I love how music can so easily be the sort of thing that can suit any mood, any state of mind, and any activity. I'm a very changeable sort of person. At any given point in my life, I seem to be a million different people all at once. Then there's the way I change over the years. I can look back even a few years into the past and see where many of my values and interests have shifted (or at least evolved) significantly. I'm never sure how I feel about this. On one hand, I realize that change is good, but on the other, I often long to be more consistent.
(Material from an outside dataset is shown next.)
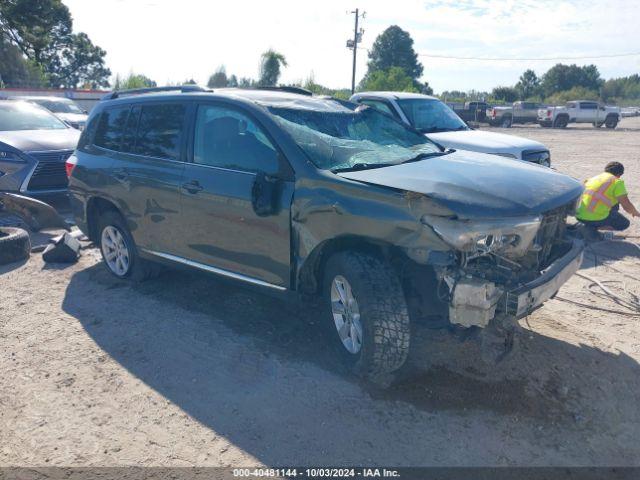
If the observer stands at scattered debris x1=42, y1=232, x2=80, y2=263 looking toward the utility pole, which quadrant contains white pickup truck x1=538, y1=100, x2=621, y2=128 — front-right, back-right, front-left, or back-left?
front-right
One thing that doesn't really seem to change for me is the music that I love though. I don't tend to look back on albums I used to like as a kid or a teenager and think things like: "God, I'm so embarrassed that I ever listened to that
. What was I thinking?" Instead, I'll rediscover it, look at it through fresh eyes, and feel almost the same way about it that I did then. In this way, my music collection tends to grow over the years, much more than it actually changes.
The first time I really fell in love with music and allowed it to become more than just amusing background noise for me, it was with the likes of acoustically-oriented female alternative musicians like Tori Amos
, Sarah McLachlan
, and Aimee Mann
. Later on after high school, I would branch out to really embrace more rock-oriented artists like PJ Harvey
, Liz Phair
, and Alanis Morisette
As I'm sure was the case with many artistic young women who probably thought way too much and socialized way too little, I found understanding and commiseration within their songs that I didn't seem to know how to get from actual friendships or relationships yet. They were my girlfriends and my role models before I knew how to find any outside of my own head space and I don't think I'd really be the same person without them.
It was just always so comforting to know that no matter how bad a day I'd had and no matter how misunderstood I felt at home, I could put on my albums when I got home and instantly feel better. Maybe my mom, my teachers, and what few friends I felt I had didn't understand what I was going through... but Tori, Alanis, and PJ sure did! Just knowing that someone else -- even musicians I'd never meet or talk to in person -- had been through the same things and had the same feelings helped me through it and the music I listened to throughout those years will always have a special place in my heart because of that.
These ladies have also inspired me creatively over the years. Songs of theirs have been the seeds that resulted in numerous stories, poems, and art pieces of my own. They've helped me develop my personal style and find my own unique voice as a creative individual. Their music is also something I can count on to put me in the right frame of mind to write or design for work.
Lately, I've been struggling off and on with depression, as well as a lot of professional frustration. I'm at yet another place in my life where I feel like I've hit the wall in regards to the path I'm currently on. Although I definitely want to continue working professionally in the arts, things nevertheless need to evolve or change direction right now if I'm ever to get where I want to be. It's amazing how similar the feelings that situation produces are to the angst of my teenage and college years though.
Music's been helping me through that process in the same way it used to. Tori Amos
and Fiona Apple
may not be the daily mainstays they once were for me in those days, but I find their music to be as beautiful and comforting as I did way back then. I've been listening to them quite a bit lately, as well as other similar artists I somehow missed getting to know when they first exploded onto the scene, but have become happily acquainted with over the years. (Ani DiFranco
and Regina Spektor
are great examples.)
I'm especially listening to a lot of Suzanne Vega
right now and wondering why I never got more involved with her music sooner, because her music suits me to a tee. Something about her song Caramel
from her album Nine Objects Of Desire
is resonating right now and I can't stop playing it. It's probably easily my favorite track from any artist at the moment.
If you enjoy the sort of music I've been talking about, but aren't acquainted with Ms. Vega or with that particular album, I highly recommend checking it out on Spotify or something (because they have it). It's just lovely and I'm not sure how I've lived without it officially being part of my collection all these years.